Rewrite every line of the records below as a single numbered list, omitting any blank lines.

:: RECORDS SHOWN ::

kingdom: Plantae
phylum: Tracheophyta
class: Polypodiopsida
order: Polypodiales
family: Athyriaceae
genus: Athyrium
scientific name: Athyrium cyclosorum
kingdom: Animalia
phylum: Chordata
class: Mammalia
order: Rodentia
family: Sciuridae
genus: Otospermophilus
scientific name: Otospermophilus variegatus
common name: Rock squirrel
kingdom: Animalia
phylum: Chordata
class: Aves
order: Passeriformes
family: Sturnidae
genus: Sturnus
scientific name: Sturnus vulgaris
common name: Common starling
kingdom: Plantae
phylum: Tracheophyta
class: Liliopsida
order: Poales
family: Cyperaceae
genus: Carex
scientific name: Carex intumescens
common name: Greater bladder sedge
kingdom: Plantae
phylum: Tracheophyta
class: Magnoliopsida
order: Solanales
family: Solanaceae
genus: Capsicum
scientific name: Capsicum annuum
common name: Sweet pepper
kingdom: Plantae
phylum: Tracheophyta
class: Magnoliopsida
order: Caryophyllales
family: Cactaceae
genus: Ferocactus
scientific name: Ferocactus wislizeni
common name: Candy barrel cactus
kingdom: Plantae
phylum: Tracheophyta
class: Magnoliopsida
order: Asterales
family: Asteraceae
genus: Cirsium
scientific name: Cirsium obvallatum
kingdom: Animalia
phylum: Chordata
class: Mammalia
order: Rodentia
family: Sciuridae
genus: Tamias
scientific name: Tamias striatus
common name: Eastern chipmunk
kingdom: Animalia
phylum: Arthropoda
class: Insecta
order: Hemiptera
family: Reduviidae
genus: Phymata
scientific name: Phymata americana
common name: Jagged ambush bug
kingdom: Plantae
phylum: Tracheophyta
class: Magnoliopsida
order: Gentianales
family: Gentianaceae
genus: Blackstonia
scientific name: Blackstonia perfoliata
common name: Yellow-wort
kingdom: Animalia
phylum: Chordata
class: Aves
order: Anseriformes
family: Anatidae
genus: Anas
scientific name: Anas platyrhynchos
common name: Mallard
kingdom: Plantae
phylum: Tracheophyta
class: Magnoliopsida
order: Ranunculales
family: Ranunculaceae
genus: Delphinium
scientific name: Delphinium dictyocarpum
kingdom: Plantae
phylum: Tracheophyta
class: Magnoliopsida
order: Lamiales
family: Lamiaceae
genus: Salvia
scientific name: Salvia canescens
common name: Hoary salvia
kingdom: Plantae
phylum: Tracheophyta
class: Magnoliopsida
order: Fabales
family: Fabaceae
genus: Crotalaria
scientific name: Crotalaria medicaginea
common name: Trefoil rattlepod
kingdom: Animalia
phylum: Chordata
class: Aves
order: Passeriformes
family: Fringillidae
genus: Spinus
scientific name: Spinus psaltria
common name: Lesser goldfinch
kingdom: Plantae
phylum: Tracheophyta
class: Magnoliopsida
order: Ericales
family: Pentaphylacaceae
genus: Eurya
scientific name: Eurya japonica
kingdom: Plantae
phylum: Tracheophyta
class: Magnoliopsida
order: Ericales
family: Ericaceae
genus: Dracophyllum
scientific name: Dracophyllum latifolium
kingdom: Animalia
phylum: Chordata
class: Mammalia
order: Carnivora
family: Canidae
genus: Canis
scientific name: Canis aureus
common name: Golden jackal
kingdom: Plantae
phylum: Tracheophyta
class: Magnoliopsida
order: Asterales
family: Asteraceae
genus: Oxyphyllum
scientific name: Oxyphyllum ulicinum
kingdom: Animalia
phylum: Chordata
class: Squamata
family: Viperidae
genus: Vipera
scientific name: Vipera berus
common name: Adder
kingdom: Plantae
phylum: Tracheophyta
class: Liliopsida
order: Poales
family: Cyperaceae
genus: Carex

:::

(THE RESPONSE)
1. kingdom: Plantae
2. phylum: Tracheophyta
3. class: Polypodiopsida
4. order: Polypodiales
5. family: Athyriaceae
6. genus: Athyrium
7. scientific name: Athyrium cyclosorum
8. kingdom: Animalia
9. phylum: Chordata
10. class: Mammalia
11. order: Rodentia
12. family: Sciuridae
13. genus: Otospermophilus
14. scientific name: Otospermophilus variegatus
15. common name: Rock squirrel
16. kingdom: Animalia
17. phylum: Chordata
18. class: Aves
19. order: Passeriformes
20. family: Sturnidae
21. genus: Sturnus
22. scientific name: Sturnus vulgaris
23. common name: Common starling
24. kingdom: Plantae
25. phylum: Tracheophyta
26. class: Liliopsida
27. order: Poales
28. family: Cyperaceae
29. genus: Carex
30. scientific name: Carex intumescens
31. common name: Greater bladder sedge
32. kingdom: Plantae
33. phylum: Tracheophyta
34. class: Magnoliopsida
35. order: Solanales
36. family: Solanaceae
37. genus: Capsicum
38. scientific name: Capsicum annuum
39. common name: Sweet pepper
40. kingdom: Plantae
41. phylum: Tracheophyta
42. class: Magnoliopsida
43. order: Caryophyllales
44. family: Cactaceae
45. genus: Ferocactus
46. scientific name: Ferocactus wislizeni
47. common name: Candy barrel cactus
48. kingdom: Plantae
49. phylum: Tracheophyta
50. class: Magnoliopsida
51. order: Asterales
52. family: Asteraceae
53. genus: Cirsium
54. scientific name: Cirsium obvallatum
55. kingdom: Animalia
56. phylum: Chordata
57. class: Mammalia
58. order: Rodentia
59. family: Sciuridae
60. genus: Tamias
61. scientific name: Tamias striatus
62. common name: Eastern chipmunk
63. kingdom: Animalia
64. phylum: Arthropoda
65. class: Insecta
66. order: Hemiptera
67. family: Reduviidae
68. genus: Phymata
69. scientific name: Phymata americana
70. common name: Jagged ambush bug
71. kingdom: Plantae
72. phylum: Tracheophyta
73. class: Magnoliopsida
74. order: Gentianales
75. family: Gentianaceae
76. genus: Blackstonia
77. scientific name: Blackstonia perfoliata
78. common name: Yellow-wort
79. kingdom: Animalia
80. phylum: Chordata
81. class: Aves
82. order: Anseriformes
83. family: Anatidae
84. genus: Anas
85. scientific name: Anas platyrhynchos
86. common name: Mallard
87. kingdom: Plantae
88. phylum: Tracheophyta
89. class: Magnoliopsida
90. order: Ranunculales
91. family: Ranunculaceae
92. genus: Delphinium
93. scientific name: Delphinium dictyocarpum
94. kingdom: Plantae
95. phylum: Tracheophyta
96. class: Magnoliopsida
97. order: Lamiales
98. family: Lamiaceae
99. genus: Salvia
100. scientific name: Salvia canescens
101. common name: Hoary salvia
102. kingdom: Plantae
103. phylum: Tracheophyta
104. class: Magnoliopsida
105. order: Fabales
106. family: Fabaceae
107. genus: Crotalaria
108. scientific name: Crotalaria medicaginea
109. common name: Trefoil rattlepod
110. kingdom: Animalia
111. phylum: Chordata
112. class: Aves
113. order: Passeriformes
114. family: Fringillidae
115. genus: Spinus
116. scientific name: Spinus psaltria
117. common name: Lesser goldfinch
118. kingdom: Plantae
119. phylum: Tracheophyta
120. class: Magnoliopsida
121. order: Ericales
122. family: Pentaphylacaceae
123. genus: Eurya
124. scientific name: Eurya japonica
125. kingdom: Plantae
126. phylum: Tracheophyta
127. class: Magnoliopsida
128. order: Ericales
129. family: Ericaceae
130. genus: Dracophyllum
131. scientific name: Dracophyllum latifolium
132. kingdom: Animalia
133. phylum: Chordata
134. class: Mammalia
135. order: Carnivora
136. family: Canidae
137. genus: Canis
138. scientific name: Canis aureus
139. common name: Golden jackal
140. kingdom: Plantae
141. phylum: Tracheophyta
142. class: Magnoliopsida
143. order: Asterales
144. family: Asteraceae
145. genus: Oxyphyllum
146. scientific name: Oxyphyllum ulicinum
147. kingdom: Animalia
148. phylum: Chordata
149. class: Squamata
150. family: Viperidae
151. genus: Vipera
152. scientific name: Vipera berus
153. common name: Adder
154. kingdom: Plantae
155. phylum: Tracheophyta
156. class: Liliopsida
157. order: Poales
158. family: Cyperaceae
159. genus: Carex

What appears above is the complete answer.